• Sonuç bulunamadı

2.5. Batılılaşma Sürecinde Seçkinler Yapısının Dönüşümü

2.5.4. I.Meşrutiyet

Osmanlı İmparatorluğu’nu iyiden iyiye sömürge durumuna getirmeye kararlı bulunan Batılı devletlerin Meşrutiyetin ilânındaki rollerini küçümsemeden, bu olayda bürokrasinin modernleşen, siyasallaşan ve karşı seçkine dönüşen grupların eylemlerini de gözönüne almak gerekir. Genç Osmanlılar diye adlandırılan bu karşıt seçkin yapı, siyasal sistemin yapısında değişiklikler yapmak ve mutlak iktidarın meşruti iktidara dönüşmesi için anayasa, meclis, seçimler ve özgürlükler istemleriyle harekete geçmiştir. Genç Osmanlılar düşüncelerinin gerçekleşmesi için, fikirlerini paylaşan bir veliahtı iktidara getirmenin yeterli olacağını düşünüyorlardı. Devereux'un belirttiği gibi Osmanlı İmparatorluğu’nda “krizler birbirini izledikçe liberaller İmparatorluğun, güvenliğinin hatalı devlet yapısının radikal bir biçimde yeniden değişmesiyle” sağlanacağına inandılar (Devreux, 1963: 28). Anlaşmalı bir biçimde iktidara geçen II. Abdülhamit sözünü tutarak 23 Aralık 1876’da ilk Türk Anayasasını İlân etti.
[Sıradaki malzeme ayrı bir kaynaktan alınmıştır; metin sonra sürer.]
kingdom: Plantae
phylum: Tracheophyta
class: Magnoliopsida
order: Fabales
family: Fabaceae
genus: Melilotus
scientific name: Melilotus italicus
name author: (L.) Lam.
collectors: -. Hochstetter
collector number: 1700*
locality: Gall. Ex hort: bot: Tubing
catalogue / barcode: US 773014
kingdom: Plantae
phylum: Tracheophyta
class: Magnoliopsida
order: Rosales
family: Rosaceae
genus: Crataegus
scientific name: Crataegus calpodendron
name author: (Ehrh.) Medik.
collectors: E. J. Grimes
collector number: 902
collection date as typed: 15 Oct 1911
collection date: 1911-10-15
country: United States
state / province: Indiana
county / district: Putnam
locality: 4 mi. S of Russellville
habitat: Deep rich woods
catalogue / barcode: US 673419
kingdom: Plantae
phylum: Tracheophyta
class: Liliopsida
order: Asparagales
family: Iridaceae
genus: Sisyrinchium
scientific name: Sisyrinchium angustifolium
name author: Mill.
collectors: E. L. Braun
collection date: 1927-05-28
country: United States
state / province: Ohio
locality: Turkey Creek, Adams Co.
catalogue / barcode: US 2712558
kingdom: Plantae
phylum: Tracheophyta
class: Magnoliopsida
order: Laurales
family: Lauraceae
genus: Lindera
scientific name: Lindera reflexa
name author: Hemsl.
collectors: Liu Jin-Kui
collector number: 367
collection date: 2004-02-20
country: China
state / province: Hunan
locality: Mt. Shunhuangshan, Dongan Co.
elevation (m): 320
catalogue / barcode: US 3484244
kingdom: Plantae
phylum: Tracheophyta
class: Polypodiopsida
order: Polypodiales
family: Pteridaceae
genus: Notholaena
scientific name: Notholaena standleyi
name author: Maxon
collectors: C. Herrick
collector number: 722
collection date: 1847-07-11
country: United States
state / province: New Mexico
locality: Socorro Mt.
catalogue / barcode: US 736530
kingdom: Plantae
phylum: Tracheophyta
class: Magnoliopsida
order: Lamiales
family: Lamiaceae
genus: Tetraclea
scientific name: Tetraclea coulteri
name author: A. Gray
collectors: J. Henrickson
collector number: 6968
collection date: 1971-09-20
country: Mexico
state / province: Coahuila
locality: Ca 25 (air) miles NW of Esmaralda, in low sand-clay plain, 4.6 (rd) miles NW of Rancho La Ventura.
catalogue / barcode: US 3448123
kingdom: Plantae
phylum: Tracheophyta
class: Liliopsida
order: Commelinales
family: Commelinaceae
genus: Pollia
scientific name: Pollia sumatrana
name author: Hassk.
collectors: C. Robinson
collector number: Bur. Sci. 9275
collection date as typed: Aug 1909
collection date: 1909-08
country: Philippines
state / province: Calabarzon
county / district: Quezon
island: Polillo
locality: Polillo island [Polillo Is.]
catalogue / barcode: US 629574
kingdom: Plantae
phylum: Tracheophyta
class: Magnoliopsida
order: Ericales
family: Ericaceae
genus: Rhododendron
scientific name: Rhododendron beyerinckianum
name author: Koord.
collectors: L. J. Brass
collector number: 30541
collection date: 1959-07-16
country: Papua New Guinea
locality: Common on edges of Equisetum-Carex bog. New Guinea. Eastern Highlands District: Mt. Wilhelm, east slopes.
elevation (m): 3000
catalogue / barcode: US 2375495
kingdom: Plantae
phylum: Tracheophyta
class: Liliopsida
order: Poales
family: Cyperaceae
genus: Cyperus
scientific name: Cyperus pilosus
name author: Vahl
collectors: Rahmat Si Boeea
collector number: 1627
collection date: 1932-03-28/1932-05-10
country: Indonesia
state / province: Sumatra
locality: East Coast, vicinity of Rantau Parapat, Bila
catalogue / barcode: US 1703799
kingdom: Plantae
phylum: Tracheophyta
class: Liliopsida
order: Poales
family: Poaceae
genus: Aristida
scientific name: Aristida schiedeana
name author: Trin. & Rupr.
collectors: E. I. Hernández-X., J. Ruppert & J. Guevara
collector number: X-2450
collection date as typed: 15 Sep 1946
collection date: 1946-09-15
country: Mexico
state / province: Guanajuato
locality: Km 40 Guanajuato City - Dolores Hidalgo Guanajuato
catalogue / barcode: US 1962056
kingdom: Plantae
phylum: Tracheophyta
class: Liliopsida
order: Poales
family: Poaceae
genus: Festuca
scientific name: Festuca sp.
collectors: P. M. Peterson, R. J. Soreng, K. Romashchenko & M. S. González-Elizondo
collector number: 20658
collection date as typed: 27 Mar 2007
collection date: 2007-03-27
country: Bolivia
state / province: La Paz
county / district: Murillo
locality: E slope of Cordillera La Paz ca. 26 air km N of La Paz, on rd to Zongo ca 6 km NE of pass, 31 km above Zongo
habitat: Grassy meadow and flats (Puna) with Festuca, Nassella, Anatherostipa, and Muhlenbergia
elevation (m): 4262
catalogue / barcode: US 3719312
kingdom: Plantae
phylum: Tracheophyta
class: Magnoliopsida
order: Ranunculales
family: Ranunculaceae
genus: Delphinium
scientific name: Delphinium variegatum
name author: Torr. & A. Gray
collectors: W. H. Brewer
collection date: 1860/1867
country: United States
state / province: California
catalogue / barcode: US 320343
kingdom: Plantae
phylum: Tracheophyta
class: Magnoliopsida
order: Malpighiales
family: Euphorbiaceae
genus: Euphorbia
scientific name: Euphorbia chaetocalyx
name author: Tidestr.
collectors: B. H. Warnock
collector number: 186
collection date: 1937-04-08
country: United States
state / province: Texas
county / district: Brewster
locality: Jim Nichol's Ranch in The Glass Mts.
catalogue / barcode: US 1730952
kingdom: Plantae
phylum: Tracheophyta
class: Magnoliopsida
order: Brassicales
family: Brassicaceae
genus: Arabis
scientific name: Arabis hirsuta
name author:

Yukarda da değindiğimiz gibi Osmanlı İmparatorluğu 600 yıldır mutlak bir otokrasi olarak yönetilmiştir. Yani, tüm iktidar hukukî olarak Sultanın elinde toplanmaktaydı. Gerçekte ise, Kanuni Sultan Süleyman'dan beri hiçbir Padişah devletin tüm işleriyle ilgilenmemişti. Babıâli ve saraydaki görevliler Padişahın yerine devletin işlerini görmekteydiler. Padişah tüm otoritenin kaynağını oluşturuyordu. Sultan neyi tasdik ederse o yasa sayılırdı. Onaylamadığı herşey ise yasaya aykırıydı. Sultanın tüm bu işlemleri yaparken yalnızca çok açık bir biçimde Şeriatı çiğnememesi gerekiyordu. Padişahın tebaasının ister Müslüman, ister Hristiyan olsun, isterse önemli bir devlet görevlisi veya basit bir köylü olsun tek bir görevi vardı: Tanrı’nın gölgesinde tüm emirlerine sorgu sual etmeden itaat etmek (Turhan, 1991: 97–101). Kanun-u Esasisinin ilanıyla tüm bu durum değişmiş ve imparatorluk bir gece içersinde meşruti monarşiye dönüşmüştür. Bu nedenden ötürü bu döneme tarihçiler ilk Meşrutiyet Devri adını vermişlerdir. 1293 Anayasasına göre, egemenlik hâlâ Sultanın kişiliğinde bulunmasına karşın bundan böyle kişilerin de bazı hakları ve sınırlı da olsa devlet yönetimine katılmaları hukuken kabul edilmiş oldu. Aslında, değişiklik daha çok görünüşledir. Osmanlı devleti yalnızca kuramda değişmişti, gerçekte durum hiç de böyle değildi.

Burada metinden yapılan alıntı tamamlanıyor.